*** The data Section Begins ***

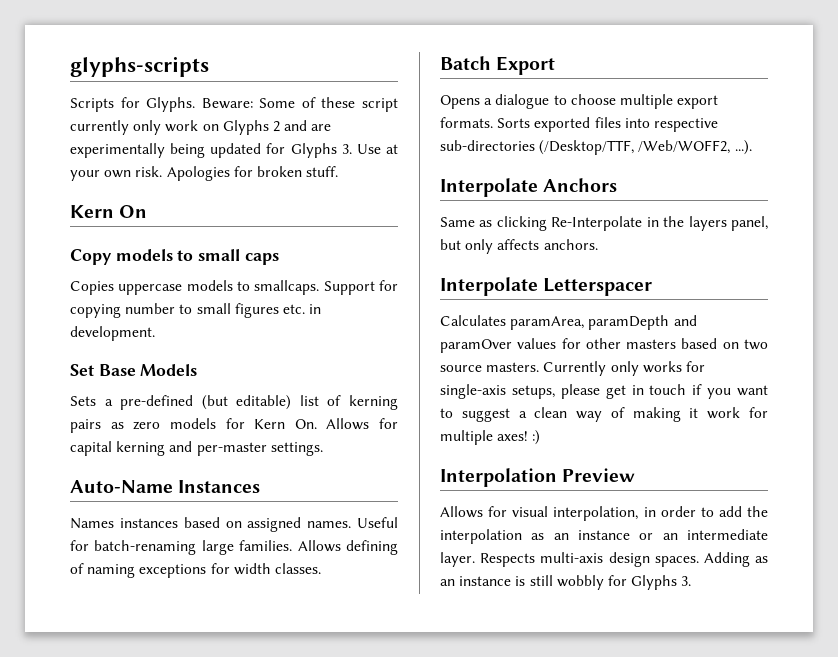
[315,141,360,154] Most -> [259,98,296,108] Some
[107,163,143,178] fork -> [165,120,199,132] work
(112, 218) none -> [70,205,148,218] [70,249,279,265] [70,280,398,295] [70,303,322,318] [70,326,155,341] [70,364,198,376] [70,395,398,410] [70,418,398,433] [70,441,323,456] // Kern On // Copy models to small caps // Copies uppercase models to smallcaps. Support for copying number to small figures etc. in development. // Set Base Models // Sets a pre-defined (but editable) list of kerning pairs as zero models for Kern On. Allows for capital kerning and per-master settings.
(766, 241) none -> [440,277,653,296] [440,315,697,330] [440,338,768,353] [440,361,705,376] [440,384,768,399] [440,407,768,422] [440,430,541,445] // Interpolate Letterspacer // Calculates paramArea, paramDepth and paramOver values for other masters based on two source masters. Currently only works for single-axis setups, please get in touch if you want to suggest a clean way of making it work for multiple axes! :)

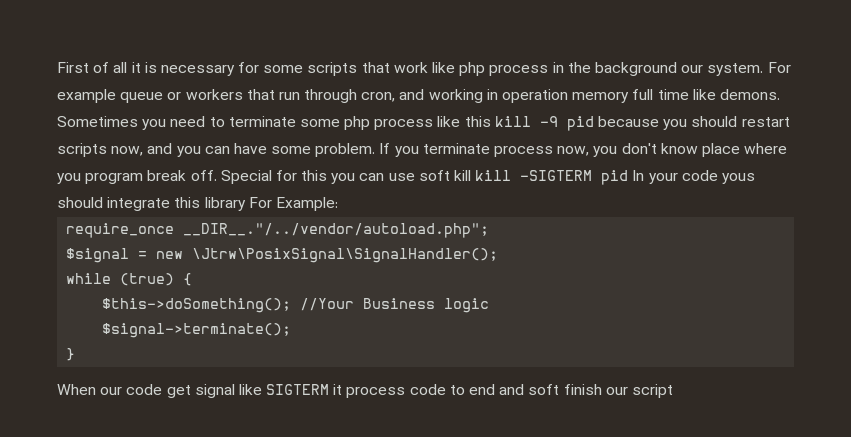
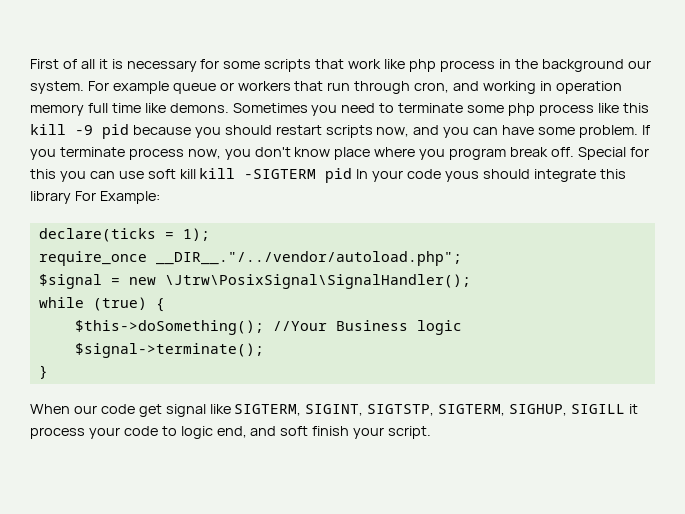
(338, 204) none -> [38,228,210,242] // declare(ticks = 1);
[266,384,330,395] SIGTERM -> [234,404,626,416] SIGTERM, SIGINT, SIGTSTP, SIGTERM, SIGHUP, SIGILL
(406, 392) none -> [88,427,120,439] your
[469,384,496,395] end -> [180,426,247,439] logic end,
[605,384,673,398] our script -> [353,426,432,439] your script.

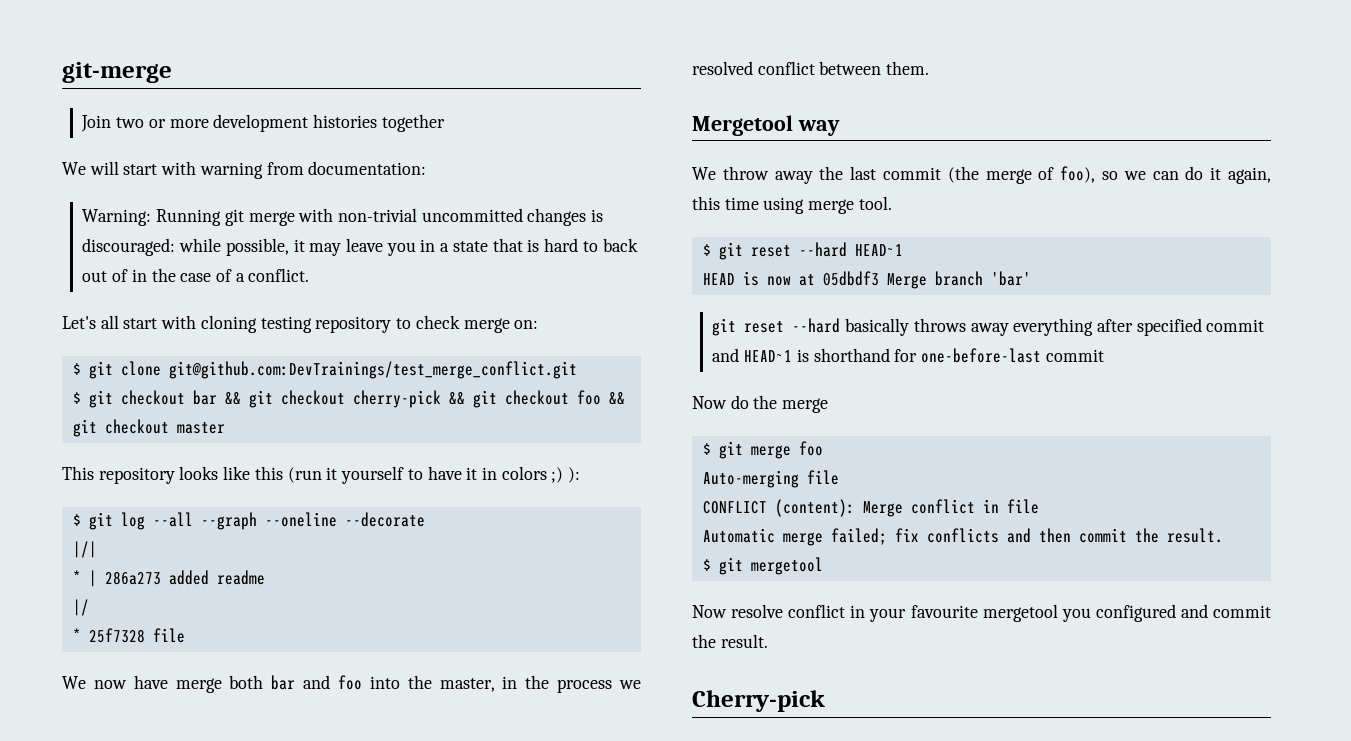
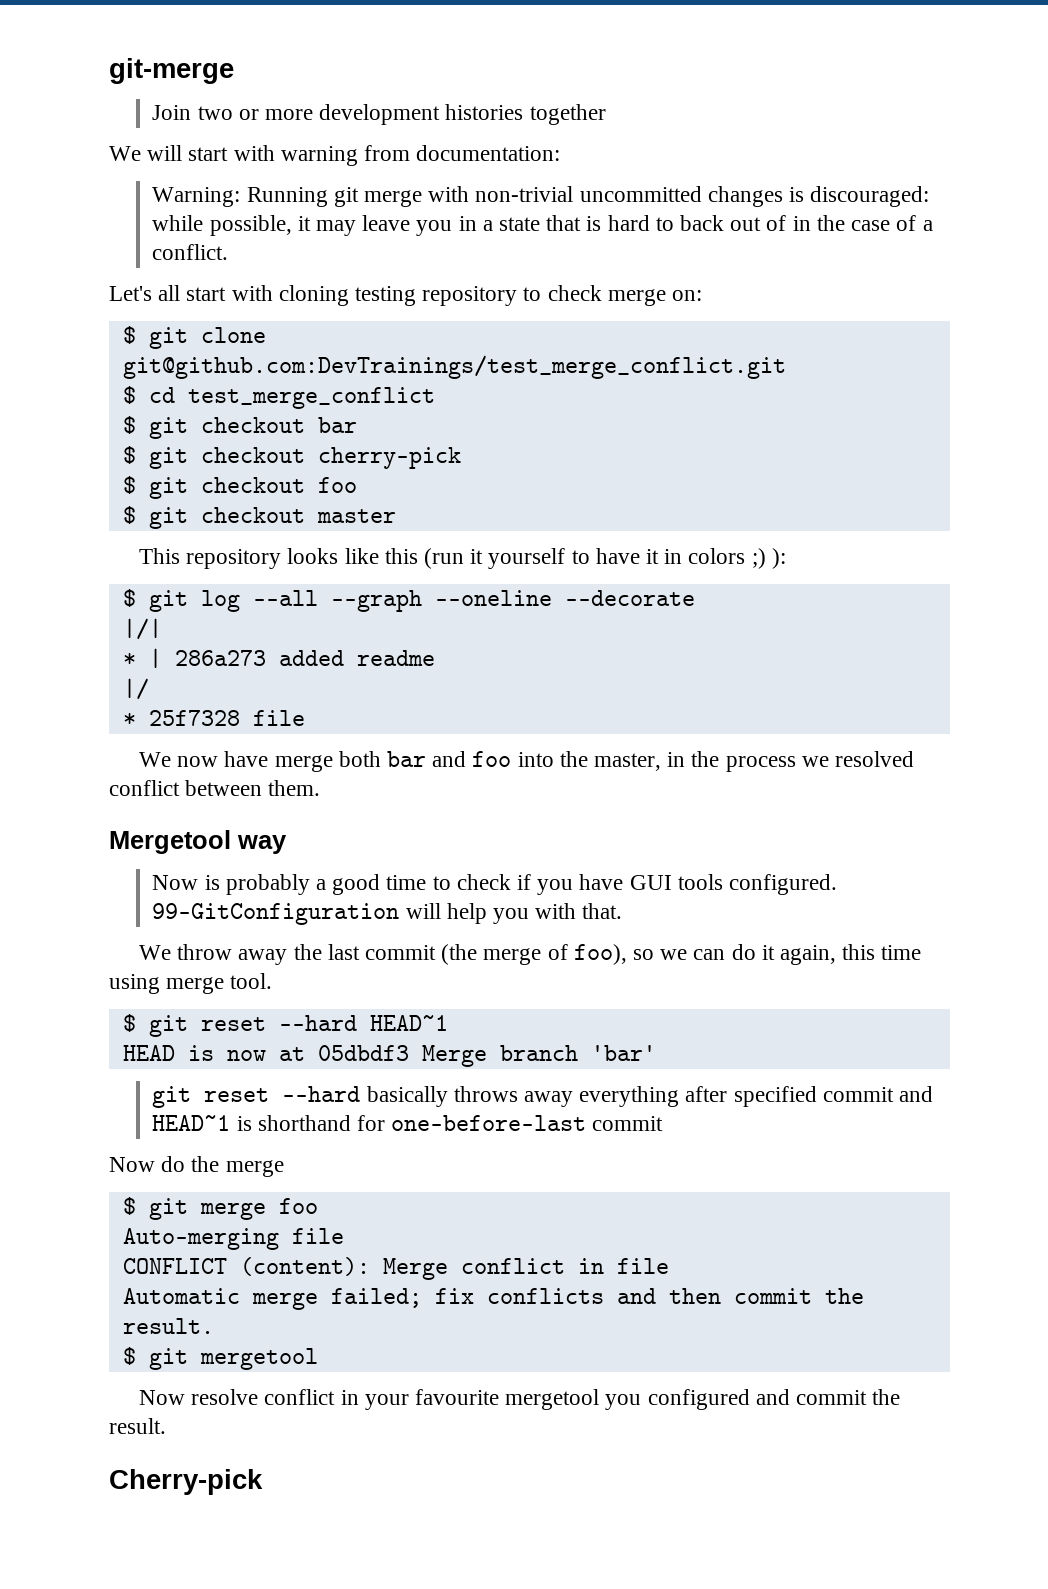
(577, 370) none -> [122,386,435,409] // $ cd test_merge_conflict
[224,392,241,405] && -> [122,446,136,464] // $
[448,392,465,405] && -> [122,476,136,494] // $
[608,392,625,405] && -> [122,506,136,524] // $
(840, 128) none -> [152,874,838,895] [152,903,623,925] // Now is probably a good time to check if you have GUI tools configured. 99-GitConfiguration will help you with that.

*** The data Section Ends ***

*Assigned task*: Reproduce each entry above word for word. Pictures are not part of the copy.

*Answer to the exercise*:
[315,141,360,154] Most -> [259,98,296,108] Some
[107,163,143,178] fork -> [165,120,199,132] work
(112, 218) none -> [70,205,148,218] [70,249,279,265] [70,280,398,295] [70,303,322,318] [70,326,155,341] [70,364,198,376] [70,395,398,410] [70,418,398,433] [70,441,323,456] // Kern On // Copy models to small caps // Copies uppercase models to smallcaps. Support for copying number to small figures etc. in development. // Set Base Models // Sets a pre-defined (but editable) list of kerning pairs as zero models for Kern On. Allows for capital kerning and per-master settings.
(766, 241) none -> [440,277,653,296] [440,315,697,330] [440,338,768,353] [440,361,705,376] [440,384,768,399] [440,407,768,422] [440,430,541,445] // Interpolate Letterspacer // Calculates paramArea, paramDepth and paramOver values for other masters based on two source masters. Currently only works for single-axis setups, please get in touch if you want to suggest a clean way of making it work for multiple axes! :)

(338, 204) none -> [38,228,210,242] // declare(ticks = 1);
[266,384,330,395] SIGTERM -> [234,404,626,416] SIGTERM, SIGINT, SIGTSTP, SIGTERM, SIGHUP, SIGILL
(406, 392) none -> [88,427,120,439] your
[469,384,496,395] end -> [180,426,247,439] logic end,
[605,384,673,398] our script -> [353,426,432,439] your script.

(577, 370) none -> [122,386,435,409] // $ cd test_merge_conflict
[224,392,241,405] && -> [122,446,136,464] // $
[448,392,465,405] && -> [122,476,136,494] // $
[608,392,625,405] && -> [122,506,136,524] // $
(840, 128) none -> [152,874,838,895] [152,903,623,925] // Now is probably a good time to check if you have GUI tools configured. 99-GitConfiguration will help you with that.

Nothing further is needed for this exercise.